# Touching Wires Causes Instant Death



## DET63 (Jan 24, 2012)

You could get zapped for $200.


----------



## CHamilton (Jan 25, 2012)

Yes, it happens. This story made me very sad.

'Train Surfing" becoming a popular commuter sport


----------



## The Davy Crockett (Jan 25, 2012)

DET63 said:


> You could get zapped for $200.


On the sign, why are the skull and crossbones next to "$200.00 FINE" and not "INSTANT DEATH"?

Are taxes more 'deadly' than death? :unsure:


----------



## the_traveler (Jan 26, 2012)

I would love to be in the courtroom when they roll in the corpse and the judge demands the $200 fine!



Then when the corpse remains quiet, the judge rules "contempt of court" and sentences the corpse to 6 months in jail!





Now that's a TOUGH judge!


----------



## DET63 (Jan 27, 2012)

The Davy Crockett said:


> DET63 said:
> 
> 
> > You could get zapped for $200.
> ...


My guess would be that there is simply more room next to the "$200 Fine," even though the icons or images should indeed be on the "Instant Death" line.

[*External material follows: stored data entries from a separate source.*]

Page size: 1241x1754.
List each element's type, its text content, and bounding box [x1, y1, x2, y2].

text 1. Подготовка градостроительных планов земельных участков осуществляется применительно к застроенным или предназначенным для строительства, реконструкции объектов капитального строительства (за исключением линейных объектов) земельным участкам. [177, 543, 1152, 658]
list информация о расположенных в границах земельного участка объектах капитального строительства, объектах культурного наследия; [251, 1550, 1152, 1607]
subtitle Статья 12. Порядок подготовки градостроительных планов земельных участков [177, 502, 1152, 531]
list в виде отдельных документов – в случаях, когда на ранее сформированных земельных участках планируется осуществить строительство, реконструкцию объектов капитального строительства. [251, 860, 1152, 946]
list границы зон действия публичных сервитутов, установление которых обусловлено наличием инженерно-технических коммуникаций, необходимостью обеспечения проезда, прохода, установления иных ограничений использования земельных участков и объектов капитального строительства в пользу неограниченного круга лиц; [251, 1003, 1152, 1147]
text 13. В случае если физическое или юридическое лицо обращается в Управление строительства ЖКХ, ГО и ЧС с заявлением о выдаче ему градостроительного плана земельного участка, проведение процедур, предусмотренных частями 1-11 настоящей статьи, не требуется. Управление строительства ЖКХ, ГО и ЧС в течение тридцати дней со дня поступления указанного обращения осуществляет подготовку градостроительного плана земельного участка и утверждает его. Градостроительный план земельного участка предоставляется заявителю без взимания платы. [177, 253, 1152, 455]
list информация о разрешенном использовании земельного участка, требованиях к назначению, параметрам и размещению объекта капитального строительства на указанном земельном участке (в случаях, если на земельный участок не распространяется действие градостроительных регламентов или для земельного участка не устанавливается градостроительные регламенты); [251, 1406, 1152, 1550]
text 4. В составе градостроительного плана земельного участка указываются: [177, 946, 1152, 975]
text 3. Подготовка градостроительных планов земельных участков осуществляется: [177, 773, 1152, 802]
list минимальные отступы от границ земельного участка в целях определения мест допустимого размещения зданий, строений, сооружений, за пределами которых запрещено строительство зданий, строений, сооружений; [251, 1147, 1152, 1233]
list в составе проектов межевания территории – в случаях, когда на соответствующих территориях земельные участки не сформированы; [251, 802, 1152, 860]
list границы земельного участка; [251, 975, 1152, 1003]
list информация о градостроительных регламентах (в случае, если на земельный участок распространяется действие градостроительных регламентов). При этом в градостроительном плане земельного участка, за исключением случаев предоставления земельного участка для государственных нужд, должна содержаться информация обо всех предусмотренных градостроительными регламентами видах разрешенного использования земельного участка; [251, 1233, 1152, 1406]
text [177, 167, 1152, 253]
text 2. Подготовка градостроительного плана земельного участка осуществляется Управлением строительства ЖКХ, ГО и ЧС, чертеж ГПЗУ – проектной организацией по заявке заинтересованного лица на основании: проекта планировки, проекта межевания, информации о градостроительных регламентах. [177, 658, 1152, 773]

If I were to design the sign, I'd make the "$200 Fine" letters and number larger and put the skull and crossbones next to the "death" threat. People would probably pay more attention to—and thus heed—the "fine" threat anyway.


----------



## DET63 (Jan 27, 2012)

the_traveler said:


> I would love to be in the courtroom when they roll in the corpse and the judge demands the $200 fine!
> 
> 
> 
> ...


Judge Roy Bean (who supposedly fined a man for some offense AFTER he'd been killed).


----------



## Bob Dylan (Jan 27, 2012)

DET63 said:


> the_traveler said:
> 
> 
> > I would love to be in the courtroom when they roll in the corpse and the judge demands the $200 fine!
> ...


True story! The actual Fine, according to the story, was what the corpse had in his pocket when searched per order of Judge Bean!!  ! ($50 is amount I've always heard!)


----------



## the_traveler (Jan 28, 2012)

jimhudson said:


> DET63 said:
> 
> 
> > the_traveler said:
> ...


If his clothes got soaked in the rain first, would he be convicted of "money laundering" also?


----------



## TCRT (Jan 29, 2012)

DET63 said:


> the_traveler said:
> 
> 
> > I would love to be in the courtroom when they roll in the corpse and the judge demands the $200 fine!
> ...


There's also the case of Pope Stephen VII placing the dead body of his predecessor on trial, finding the defenseless defendant guilty, and having him stripped of his papal vestments and thrown into a river (http://en.wikipedia....i/Cadaver_synod).


----------